Beim Klimawandel ist die Politik aufgewacht. In der Landwirtschaft bisher nicht. Maria Noichl, Abgeordnete der SPD im europäischen Parlament, regt sich darüber auf.

          Frau Noichl, neulich haben Sie bayerische Milch in einem Supermarktregal in Burkina Faso entdeckt. Für eine aus Bayern stammende Politikerin doch ein schöner Anblick.
          Nein, überhaupt nicht. Es geht nicht darum, Landwirtschaft nur bei uns zu schützen, sondern darum, Landwirtschaft insgesamt zu schützen. Wenn man als Politikerin Verantwortung übernimmt, kann das nicht heißen, ich übernehme nur für meine Leute Verantwortung, und der Rest ist mir egal. Das muss man auch verstehen, wenn es darum geht, Fluchtursachen zu bekämpfen. Das taucht im Moment ständig in Überschriften von Papieren auf, auch bei uns in Brüssel und Straßburg. Aber bei vielen ist überhaupt noch kein Problembewusstsein da.
          Sie sind gerade für die SPD ins Europäische Parlament wiedergewählt worden, wo Sie vor allem Agrar- und Afrikapolitik machen. Wieso also ist bayerische Milch eine Fluchtursache?
          In Burkina Faso ist es noch so, dass man die Milch beim Nachbarn kauft oder selbst Tiere hat. Wenn man aber die Städte mitversorgen will – ein ganz großes Thema in Afrika –, dann muss die Milch der einzelnen Kuhhirten gesammelt und haltbar gemacht werden. Die Hirten sind intensiv dabei, dafür Abholsysteme und kleine Molkereien aufzubauen. Gleichzeitig werden aber in Europa, auch durch die hohe Förderung der Landwirte, Übermengen produziert zu einem Preis, bei dem die Afrikaner nicht mithalten können. Wir dumpen Afrika! Das glaubt einem auf der Straße keiner, weil jeder denkt, das kann doch schon wegen unserer Lohnkosten und Umweltstandards nicht sein. Aber es ist so. Aus der Milch ziehen wir alles raus, was wir brauchen, vor allem Butter. Das Milchpulver, das übrig bleibt, wird mit Palmöl zu einer minderwertigen Milch aufgemischt und in Afrika verkauft. Die großen Molkereien erschließen sich so den afrikanischen Markt. Da herrscht Goldgräberstimmung.

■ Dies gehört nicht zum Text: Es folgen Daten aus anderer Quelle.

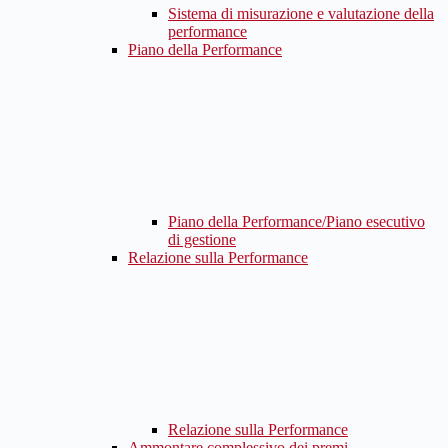
Sistema di misurazione e valutazione della
performance
Piano della Performance
Piano della Performance/Piano esecutivo
di gestione
Relazione sulla Performance
Relazione sulla Performance
Ammontare complessivo dei premi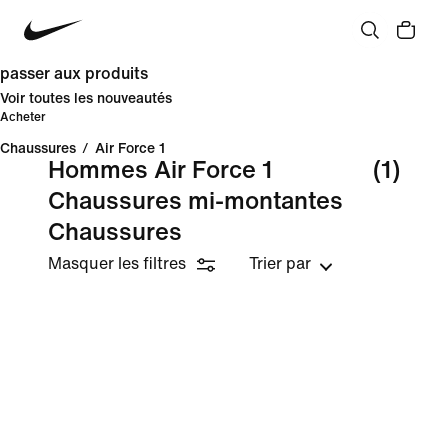
passer aux produits
Voir toutes les nouveautés
Acheter
Chaussures
/
Air Force 1
Hommes Air Force 1
(1)
Chaussures mi-montantes
Chaussures
Masquer les filtres
Trier par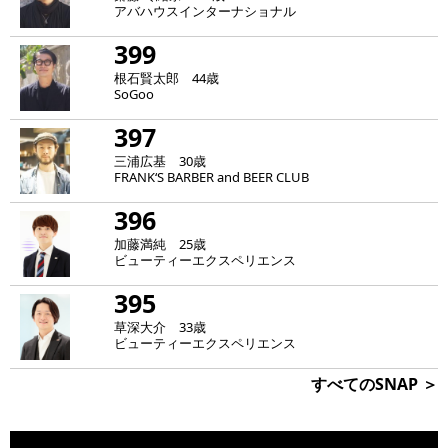
アバハウスインターナショナル
399
根石賢太郎 44歳
SoGoo
397
三浦広基 30歳
FRANK‘S BARBER and BEER CLUB
396
加藤満純 25歳
ビューティーエクスペリエンス
395
草深大介 33歳
ビューティーエクスペリエンス
すべてのSNAP ＞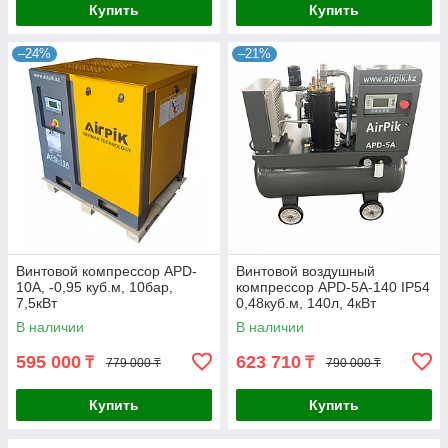
Купить
Купить
–24%
–21%
Винтовой компрессор APD-
Винтовой воздушный
10A, -0,95 куб.м, 10бар,
компрессор APD-5A-140 IP54
7,5кВт
0,48куб.м, 140л, 4кВт
В наличии
В наличии
595 000
623 710
₸
₸
779 000 ₸
790 000 ₸
Купить
Купить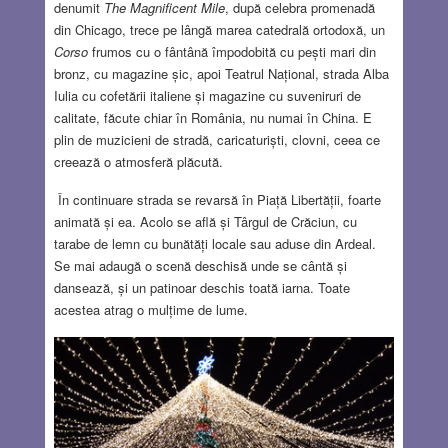
denumit
The Magnificent Mile
, după celebra promenadă
din Chicago, trece pe lângă marea catedrală ortodoxă, un
Corso
frumos cu o fântână împodobită cu pești mari din
bronz, cu magazine șic, apoi Teatrul Național, strada Alba
Iulia cu cofetării italiene și magazine cu suveniruri de
calitate, făcute chiar în România, nu numai în China. E
plin de muzicieni de stradă, caricaturiști, clovni, ceea ce
creează o atmosferă plăcută.
În continuare strada se revarsă în Piață Libertății, foarte
animată și ea. Acolo se află și Târgul de Crăciun, cu
tarabe de lemn cu bunătăți locale sau aduse din Ardeal.
Se mai adaugă o scenă deschisă unde se cântă și
dansează, și un patinoar deschis toată iarna. Toate
acestea atrag o mulțime de lume.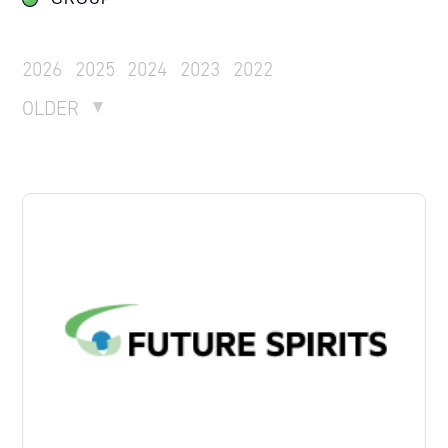
2026
2025
2024
2023
2022
OLDER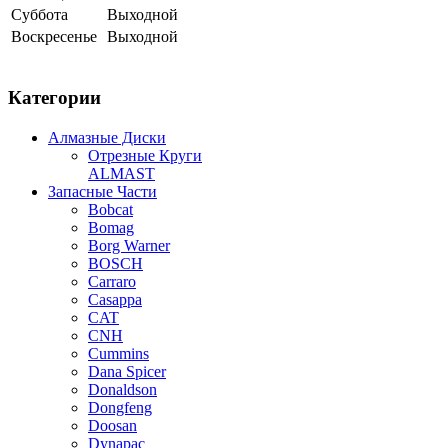
Суббота
Выходной
Воскресенье
Выходной
Категории
Алмазные Диски
Отрезные Круги
ALMAST
Запасные Части
Bobcat
Bomag
Borg Warner
BOSCH
Carraro
Casappa
CAT
CNH
Cummins
Dana Spicer
Donaldson
Dongfeng
Doosan
Dynapac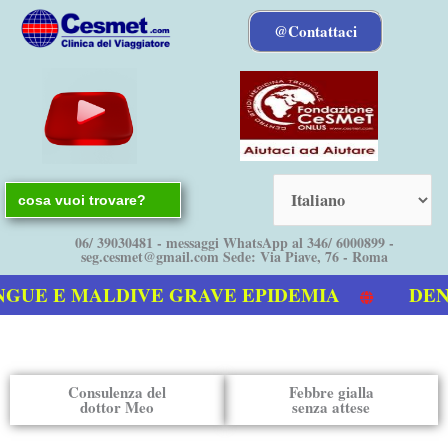
Vai
@Contattaci
al
contenuto
Search
for:
06/ 39030481 - messaggi WhatsApp al 346/ 6000899 -
seg.cesmet@gmail.com Sede: Via Piave, 76 - Roma
UE E MALDIVE GRAVE EPIDEMIA
DENGU
tro video sulla Dengue
Consulenza del
Febbre gialla
dottor Meo
senza attese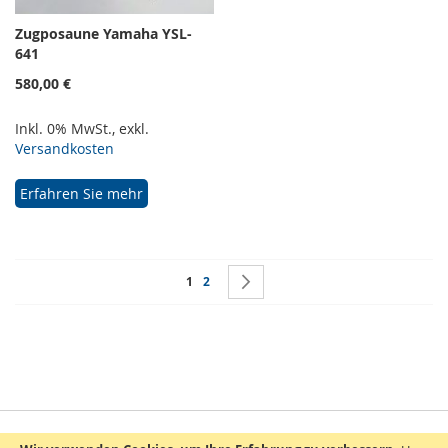
Zugposaune Yamaha YSL-
641
580,00 €
Inkl. 0% MwSt.
,
exkl.
Versandkosten
Erfahren Sie mehr
Seite
Sie lesen gerade Seite
Seite
Seite
Weiter
1
2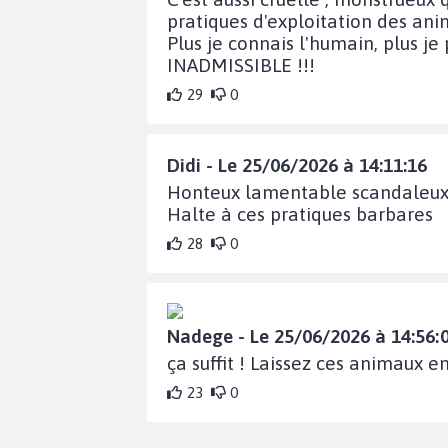
pratiques d'exploitation des ani
Plus je connais l'humain, plus je
INADMISSIBLE !!!
29
0
Didi - Le 25/06/2026 à 14:11:16
Honteux lamentable scandaleux
Halte à ces pratiques barbares
28
0
Nadege - Le 25/06/2026 à 14:56:
ça suffit ! Laissez ces animaux e
23
0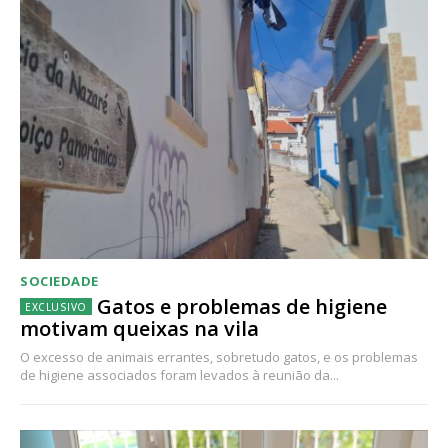
SOCIEDADE
Gatos e problemas de higiene
motivam queixas na vila
O excesso de animais errantes, sobretudo gatos, e os problemas
de higiene associados foram levados à reunião da...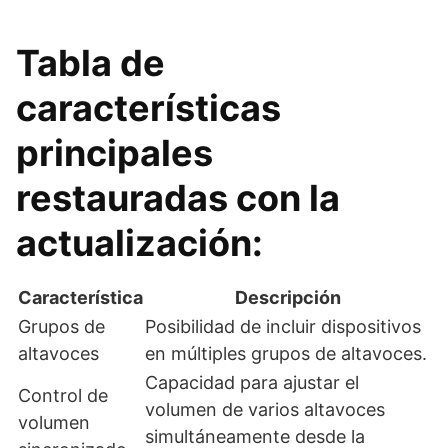
Tabla de
características
principales
restauradas con la
actualización:
Característica
Descripción
Grupos de
Posibilidad de incluir dispositivos
altavoces
en múltiples grupos de altavoces.
Capacidad para ajustar el
Control de
volumen de varios altavoces
volumen
simultáneamente desde la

Da kann in Afrika aus eigener Kraft nichts mehr wachsen.
          Gilt das nur für Milch?
          Bei Hühnerfleisch ist es ähnlich. Man hat die Menschen hier fast schon so erzogen, dass sie nur noch Hühnerbrust kaufen und nicht mehr den Rest vom Huhn. Der geht nach Afrika. Seit 2013 haben wir keine Exportsubventionen mehr, aber die Menge von Hühnerfleisch, das von Europa nach Afrika kommt, hat sich seitdem vervielfacht. Es gibt ein großes Missverständnis, das lautet: Wir müssen die Welt ernähren. Auch Unionspolitiker sind überzeugt, dass wir wegen der steigenden Weltbevölkerung die Landwirtschaft intensivieren müssen, guten Dünger, gute Pestizide brauchen. Sie verkennen, dass es klüger ist, Afrika dabei zu unterstützen, sich selber zu ernähren.
          Wirklich? In der Entwicklungspolitik gilt doch schon seit Jahrzehnten das Prinzip der Hilfe zur Selbsthilfe.
          Es wird nur so getan, als wolle man Hilfe zur Selbsthilfe. In Wirklichkeit spricht man von einer „Win-win-Situation“, verschweigt aber, dass das „Win“ bei uns viel größer ist. Zudem meint leider die Mehrheit im europäischen Parlament, dass wir eine exportorientierte Landwirtschaft haben müssen.